UNITED KINGDOM | Sunday, 17 May 2015 | Views [153]

I hope not. But I'm being realistic. I may not get to my beloved England again. That doesn't mean no travelling. I'm an addicted traveller - wanderlust is never far away. But I chose this Trafalgar Tour in the belief that I might not get back. It has unleashed so many memories. My 1969 hitch-hiking trip; staying in Youth Hostels. Trips with my children who were living in the U.K. My own time living in London.

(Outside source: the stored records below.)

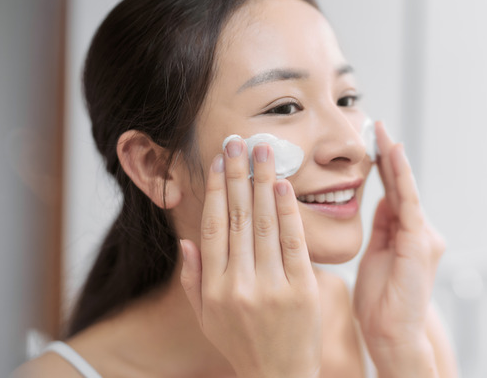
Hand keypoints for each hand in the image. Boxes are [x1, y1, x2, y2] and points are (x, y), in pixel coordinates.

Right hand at [179, 139, 320, 377]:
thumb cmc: (242, 345)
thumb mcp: (206, 318)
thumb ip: (193, 279)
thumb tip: (185, 239)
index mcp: (213, 287)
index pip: (212, 226)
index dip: (214, 189)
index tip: (218, 161)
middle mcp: (238, 284)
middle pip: (236, 217)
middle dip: (238, 175)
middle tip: (239, 141)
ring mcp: (271, 286)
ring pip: (263, 223)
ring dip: (262, 182)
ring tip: (264, 152)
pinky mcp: (301, 289)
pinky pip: (294, 242)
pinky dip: (288, 212)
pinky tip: (283, 186)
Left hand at [353, 122, 445, 372]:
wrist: (391, 333)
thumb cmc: (381, 301)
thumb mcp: (376, 256)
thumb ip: (383, 228)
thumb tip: (381, 201)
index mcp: (405, 235)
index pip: (393, 193)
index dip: (383, 168)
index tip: (372, 143)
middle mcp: (419, 231)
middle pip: (401, 186)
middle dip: (389, 156)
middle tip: (377, 126)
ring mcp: (423, 236)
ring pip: (406, 190)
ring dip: (394, 160)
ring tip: (382, 133)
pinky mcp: (421, 242)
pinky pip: (408, 203)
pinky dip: (401, 178)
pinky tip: (393, 156)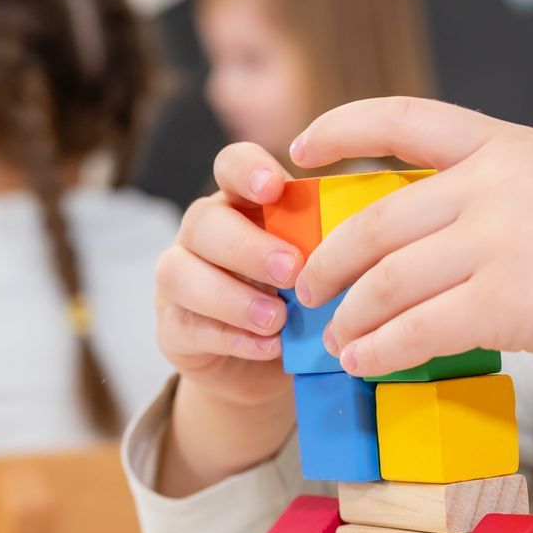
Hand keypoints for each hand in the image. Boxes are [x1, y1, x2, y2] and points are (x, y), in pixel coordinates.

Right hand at [154, 142, 305, 410]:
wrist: (264, 367)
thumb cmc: (298, 303)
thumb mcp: (317, 269)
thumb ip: (325, 248)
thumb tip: (360, 240)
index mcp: (241, 203)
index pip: (232, 166)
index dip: (248, 170)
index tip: (274, 188)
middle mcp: (202, 234)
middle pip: (203, 221)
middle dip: (247, 246)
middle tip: (292, 270)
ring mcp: (179, 280)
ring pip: (179, 274)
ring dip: (232, 297)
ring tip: (277, 319)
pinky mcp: (172, 329)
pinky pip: (188, 327)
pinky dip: (232, 338)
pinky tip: (269, 346)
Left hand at [289, 97, 532, 465]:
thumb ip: (499, 199)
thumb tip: (435, 244)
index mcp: (505, 144)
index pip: (402, 118)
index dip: (341, 128)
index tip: (299, 147)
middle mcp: (491, 182)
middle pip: (375, 220)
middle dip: (329, 259)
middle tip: (307, 288)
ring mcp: (496, 240)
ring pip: (386, 280)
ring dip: (350, 315)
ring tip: (335, 339)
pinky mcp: (505, 300)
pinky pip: (416, 329)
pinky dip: (380, 349)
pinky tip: (364, 363)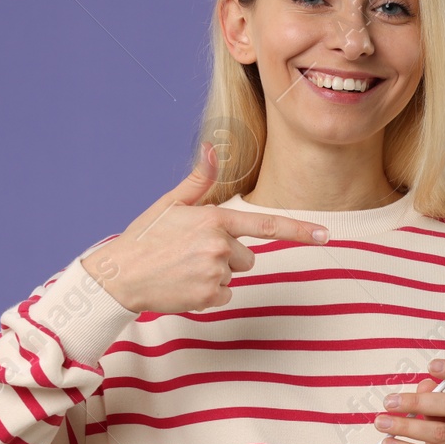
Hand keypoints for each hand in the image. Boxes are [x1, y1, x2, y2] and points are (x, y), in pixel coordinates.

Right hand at [83, 142, 329, 314]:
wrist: (119, 276)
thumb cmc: (145, 238)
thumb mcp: (171, 204)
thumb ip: (200, 180)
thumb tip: (214, 147)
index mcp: (213, 219)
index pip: (266, 225)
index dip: (299, 231)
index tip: (326, 235)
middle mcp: (219, 245)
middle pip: (248, 256)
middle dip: (226, 256)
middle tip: (191, 255)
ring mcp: (215, 272)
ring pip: (235, 274)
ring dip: (216, 274)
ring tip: (184, 269)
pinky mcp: (210, 296)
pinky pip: (225, 295)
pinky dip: (208, 293)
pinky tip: (184, 285)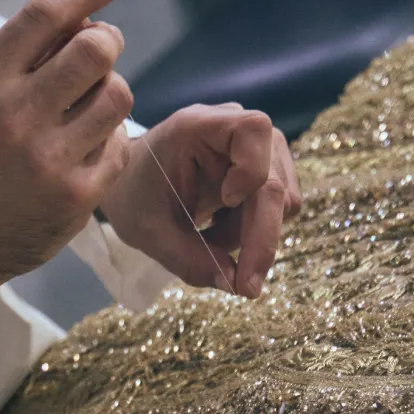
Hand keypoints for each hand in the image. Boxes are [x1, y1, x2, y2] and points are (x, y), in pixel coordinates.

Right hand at [0, 0, 132, 378]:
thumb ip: (14, 62)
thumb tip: (79, 20)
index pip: (46, 14)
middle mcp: (15, 115)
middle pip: (94, 50)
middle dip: (107, 43)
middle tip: (103, 53)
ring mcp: (48, 159)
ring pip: (116, 96)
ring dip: (112, 93)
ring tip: (94, 106)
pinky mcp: (75, 197)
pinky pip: (118, 148)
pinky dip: (111, 141)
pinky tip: (91, 148)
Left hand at [98, 103, 301, 298]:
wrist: (131, 184)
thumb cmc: (134, 197)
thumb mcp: (151, 235)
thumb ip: (190, 260)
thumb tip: (236, 284)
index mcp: (198, 126)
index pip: (253, 131)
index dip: (251, 171)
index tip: (226, 202)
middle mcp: (234, 129)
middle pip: (274, 181)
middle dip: (260, 238)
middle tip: (244, 286)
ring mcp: (254, 149)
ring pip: (282, 200)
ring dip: (252, 234)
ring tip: (210, 241)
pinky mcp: (262, 170)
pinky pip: (277, 208)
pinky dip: (253, 232)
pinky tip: (220, 233)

The second last day we arrive in Cardiff. As the bus unloaded, most of the passengers headed into the Castle, but I was all castled out. On the opposite corner I spotted a tea-house. I love these little tea-houses, although I wonder how the make enough money to survive. The first person I see is a lady of African background wearing traditional dress and a head scarf. Behind her is a small thin woman with dark hair and eyes, and large hooped gold earrings. She looks eastern european -perhaps Romanian. I tentatively ask for a hot chocolate. It arrives in a giant tea-cup and it is warm and delicious. A woman nearby hears my accent . She is Irish, and she and her boyfriend travelled through Australia last year. She has the lovely lilting accent of the Irish. The two other women join in. They have British accents. Four women, different ages, different backgrounds. All in this little tea-house in Wales. These are the moments that stick in the memory. The sheer one-ness of us all.

That night we go to the Millenium Centre for dinner and "the Welsh Experience". Singing like only the Welsh can do. A harp recital. Some banter. But for me the glass of mead that welcomed us was itself worth the evening!

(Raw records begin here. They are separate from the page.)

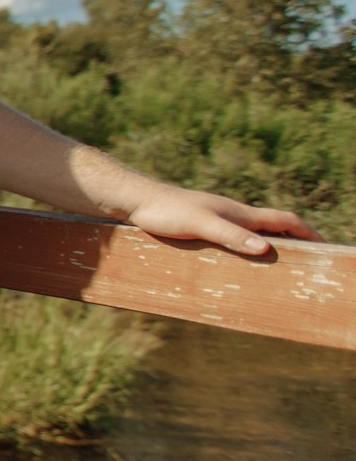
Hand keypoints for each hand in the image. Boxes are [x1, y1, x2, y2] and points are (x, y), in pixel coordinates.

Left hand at [121, 185, 317, 258]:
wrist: (137, 200)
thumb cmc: (167, 212)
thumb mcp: (202, 225)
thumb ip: (232, 236)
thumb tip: (266, 249)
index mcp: (242, 213)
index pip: (285, 220)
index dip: (308, 233)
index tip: (325, 246)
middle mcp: (234, 214)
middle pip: (275, 225)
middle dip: (295, 239)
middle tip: (309, 256)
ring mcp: (219, 217)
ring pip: (255, 230)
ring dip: (272, 242)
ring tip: (280, 260)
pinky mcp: (202, 223)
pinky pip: (235, 235)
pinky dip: (248, 245)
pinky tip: (240, 257)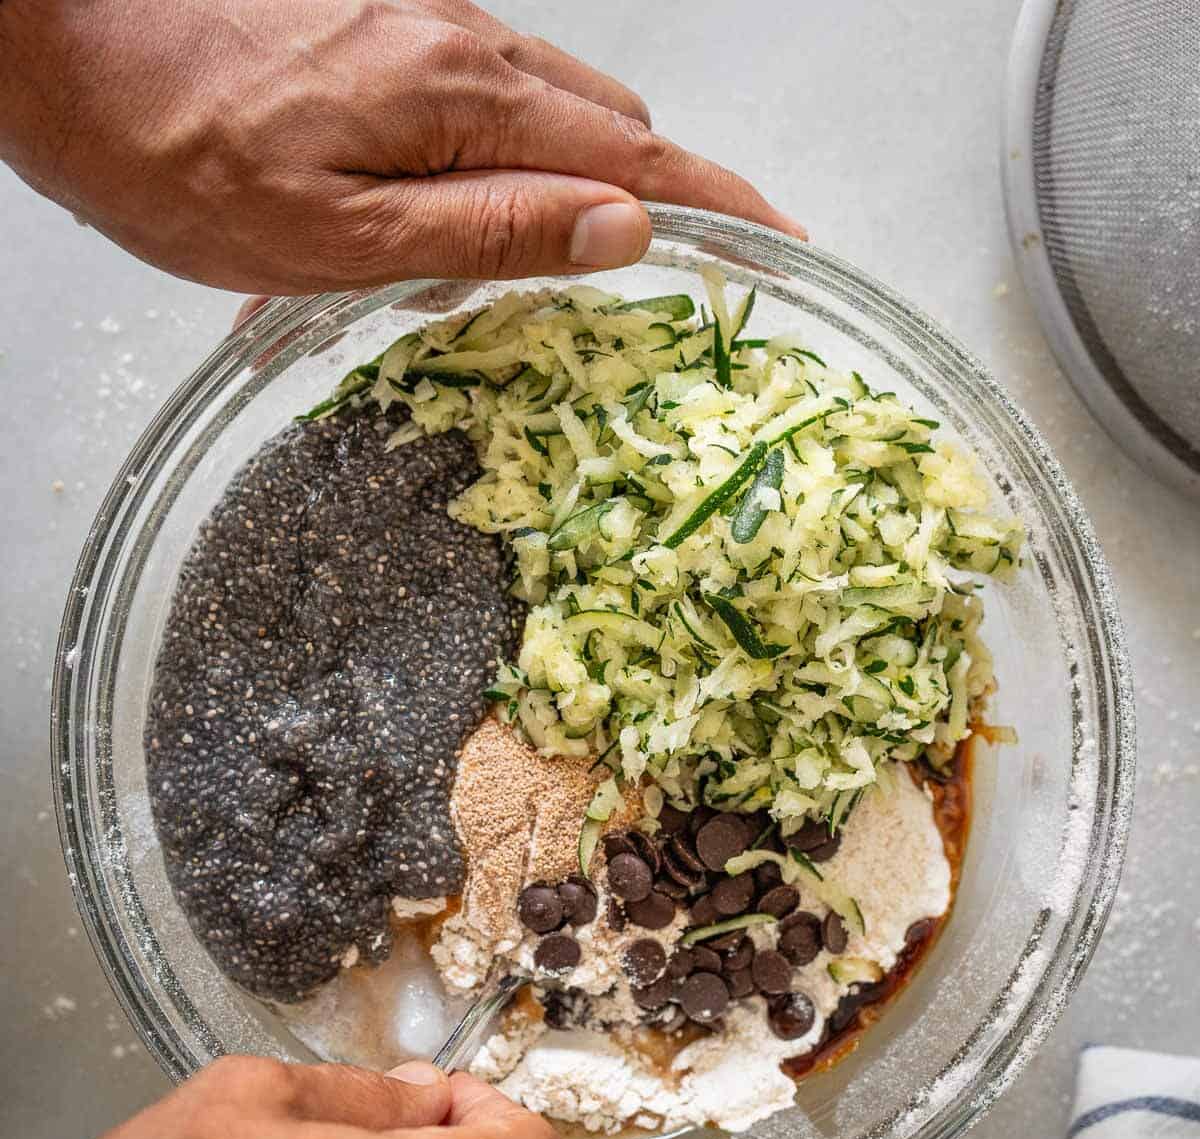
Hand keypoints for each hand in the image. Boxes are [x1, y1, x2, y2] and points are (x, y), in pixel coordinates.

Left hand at [0, 0, 802, 292]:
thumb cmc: (177, 155)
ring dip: (556, 177)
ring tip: (504, 252)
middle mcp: (459, 39)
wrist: (63, 49)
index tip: (783, 243)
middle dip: (636, 198)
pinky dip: (496, 146)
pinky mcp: (385, 20)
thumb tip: (622, 231)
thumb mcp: (340, 243)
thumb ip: (492, 235)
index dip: (721, 206)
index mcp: (462, 100)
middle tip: (619, 280)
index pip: (638, 158)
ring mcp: (423, 20)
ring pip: (545, 103)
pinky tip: (437, 196)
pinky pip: (482, 86)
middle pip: (607, 122)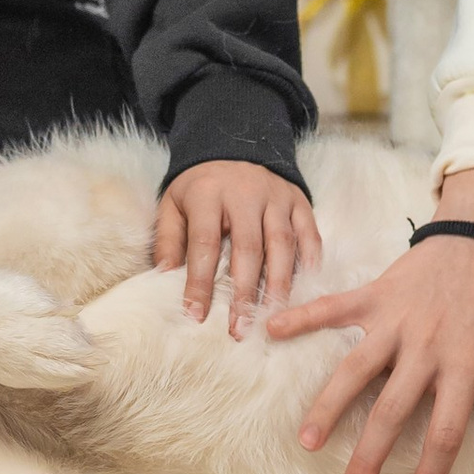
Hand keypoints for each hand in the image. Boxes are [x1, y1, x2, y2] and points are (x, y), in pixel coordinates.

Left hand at [153, 163, 321, 333]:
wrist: (234, 145)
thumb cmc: (200, 187)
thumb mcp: (173, 204)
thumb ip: (168, 239)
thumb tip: (164, 277)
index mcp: (208, 194)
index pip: (204, 242)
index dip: (200, 282)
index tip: (196, 316)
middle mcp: (246, 193)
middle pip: (248, 247)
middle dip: (244, 292)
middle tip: (239, 329)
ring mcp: (277, 196)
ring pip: (282, 244)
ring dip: (278, 285)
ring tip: (272, 319)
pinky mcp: (299, 201)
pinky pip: (309, 235)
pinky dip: (309, 264)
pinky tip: (303, 292)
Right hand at [267, 167, 473, 473]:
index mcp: (464, 364)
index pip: (446, 429)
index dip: (432, 468)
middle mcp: (425, 346)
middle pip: (391, 410)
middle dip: (369, 455)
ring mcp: (396, 320)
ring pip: (355, 369)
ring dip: (328, 406)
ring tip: (307, 442)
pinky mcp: (376, 295)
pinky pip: (334, 307)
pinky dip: (302, 317)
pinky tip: (272, 330)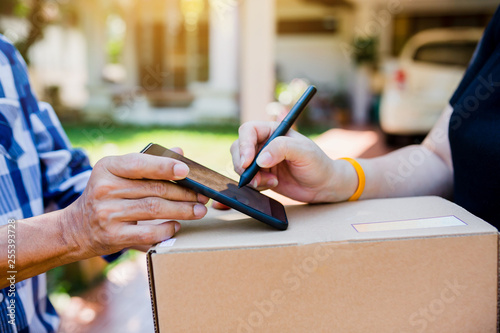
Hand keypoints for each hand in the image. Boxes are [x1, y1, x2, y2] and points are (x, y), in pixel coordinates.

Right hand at [64, 150, 208, 257]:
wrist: (76, 228)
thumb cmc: (107, 195)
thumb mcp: (119, 173)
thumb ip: (149, 162)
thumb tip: (179, 151)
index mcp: (108, 167)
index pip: (140, 164)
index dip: (165, 166)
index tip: (186, 170)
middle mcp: (105, 189)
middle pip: (154, 189)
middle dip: (184, 193)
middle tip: (203, 196)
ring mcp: (107, 213)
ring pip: (155, 209)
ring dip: (182, 210)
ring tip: (198, 211)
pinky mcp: (112, 236)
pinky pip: (148, 232)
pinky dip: (167, 229)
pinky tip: (177, 226)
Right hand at [232, 121, 349, 202]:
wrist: (323, 186)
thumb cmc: (317, 163)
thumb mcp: (303, 152)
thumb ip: (282, 149)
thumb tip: (260, 159)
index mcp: (272, 131)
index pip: (248, 131)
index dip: (244, 145)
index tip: (248, 162)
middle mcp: (264, 144)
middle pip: (238, 148)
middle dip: (242, 164)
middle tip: (253, 177)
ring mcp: (261, 160)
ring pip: (241, 165)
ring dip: (250, 176)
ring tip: (271, 181)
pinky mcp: (262, 176)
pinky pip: (248, 179)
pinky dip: (256, 185)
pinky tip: (273, 184)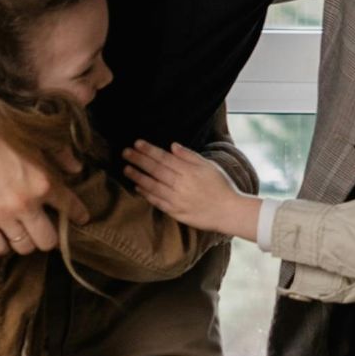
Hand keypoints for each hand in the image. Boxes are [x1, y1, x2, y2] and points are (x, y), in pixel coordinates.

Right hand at [0, 90, 82, 256]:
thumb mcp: (35, 137)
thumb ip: (59, 154)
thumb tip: (76, 168)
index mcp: (44, 182)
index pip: (70, 208)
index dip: (78, 215)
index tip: (81, 219)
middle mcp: (27, 204)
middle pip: (48, 241)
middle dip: (49, 237)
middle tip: (44, 230)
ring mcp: (3, 215)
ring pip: (24, 247)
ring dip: (25, 242)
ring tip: (21, 233)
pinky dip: (0, 245)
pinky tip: (0, 236)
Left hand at [124, 140, 259, 240]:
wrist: (228, 211)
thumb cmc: (221, 186)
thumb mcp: (208, 166)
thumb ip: (189, 156)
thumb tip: (172, 146)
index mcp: (188, 171)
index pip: (164, 158)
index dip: (149, 150)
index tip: (137, 144)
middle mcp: (180, 184)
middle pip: (155, 169)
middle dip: (139, 160)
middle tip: (125, 152)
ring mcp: (177, 199)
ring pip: (153, 185)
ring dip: (138, 176)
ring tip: (126, 168)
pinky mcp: (176, 212)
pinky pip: (157, 201)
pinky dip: (146, 194)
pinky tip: (137, 187)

The last day of the tour we stopped at Bath. This is one of  my favourite parts of England, and some of my ancestry came from around here. We had only a short stop - just enough to whet the appetite for anyone who hasn't been here before. I have been here and I decide not to revisit the baths, the cathedral or the covered bridge. A friend had told me to find Sally Lunn's. This is the oldest house in Bath, and it is yet another teahouse,  but one more famous than most. Sally Lunn's Buns are renowned. I find it easily and settle down to hot chocolate and a lemon curd bun. Not a vitamin or mineral to be found - but the bun was delicious. Apparently there are often queues to get in (It's only small). but this time I was able to just walk in. Attached is an interesting museum. No matter how many times you go to a place, there are always things still to see and new experiences.

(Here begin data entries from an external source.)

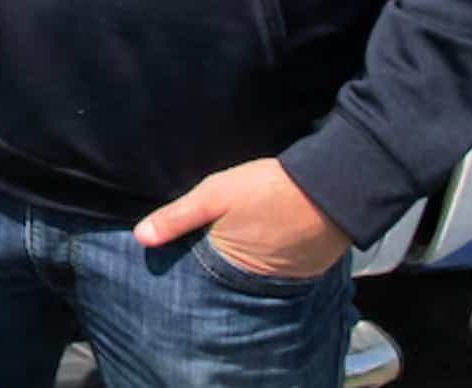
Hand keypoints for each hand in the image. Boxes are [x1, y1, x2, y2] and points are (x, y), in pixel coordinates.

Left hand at [135, 158, 351, 278]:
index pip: (199, 279)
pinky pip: (277, 271)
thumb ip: (177, 217)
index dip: (187, 268)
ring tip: (232, 246)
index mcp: (230, 268)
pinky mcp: (306, 271)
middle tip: (205, 252)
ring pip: (251, 276)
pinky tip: (261, 243)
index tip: (174, 261)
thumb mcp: (214, 195)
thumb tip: (141, 238)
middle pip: (226, 280)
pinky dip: (267, 260)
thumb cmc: (267, 189)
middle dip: (213, 270)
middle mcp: (258, 283)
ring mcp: (285, 280)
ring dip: (242, 265)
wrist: (330, 187)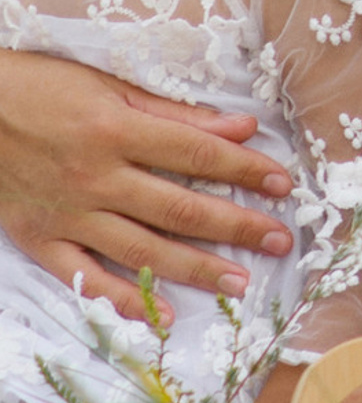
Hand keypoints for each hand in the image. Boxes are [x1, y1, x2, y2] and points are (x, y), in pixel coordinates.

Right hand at [0, 50, 294, 321]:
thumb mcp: (106, 84)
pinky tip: (163, 318)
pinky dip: (125, 302)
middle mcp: (97, 177)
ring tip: (240, 283)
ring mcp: (69, 215)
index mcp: (116, 129)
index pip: (197, 153)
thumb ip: (173, 111)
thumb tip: (240, 124)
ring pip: (144, 249)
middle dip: (236, 226)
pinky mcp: (42, 241)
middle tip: (280, 242)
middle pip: (180, 207)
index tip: (283, 185)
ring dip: (196, 269)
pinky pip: (88, 279)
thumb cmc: (37, 87)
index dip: (244, 170)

Our final stop is Windsor. The flags at the castle are indicating that the Queen is in residence, and the queues to get into the Castle are ridiculously long. This later becomes a bone of contention among some of the passengers, who feel that we didn't spend enough time in the towns and cities on this tour. People often underestimate how much there is to see in the U.K., especially when they come from a "big" country (say, Australia or the U.S.) One week to cover all that we have done is always only going to be a taster.

Trafalgar have been excellent to travel with (as they have been in previous trips). Our tour leader, Amy is a gem. Organized, patient, and funny. During the trip she took many photos and video footage of us and the trip, and a few days later she emailed the links to us. I watch it periodically and think "That looks like fun. I might do that trip!"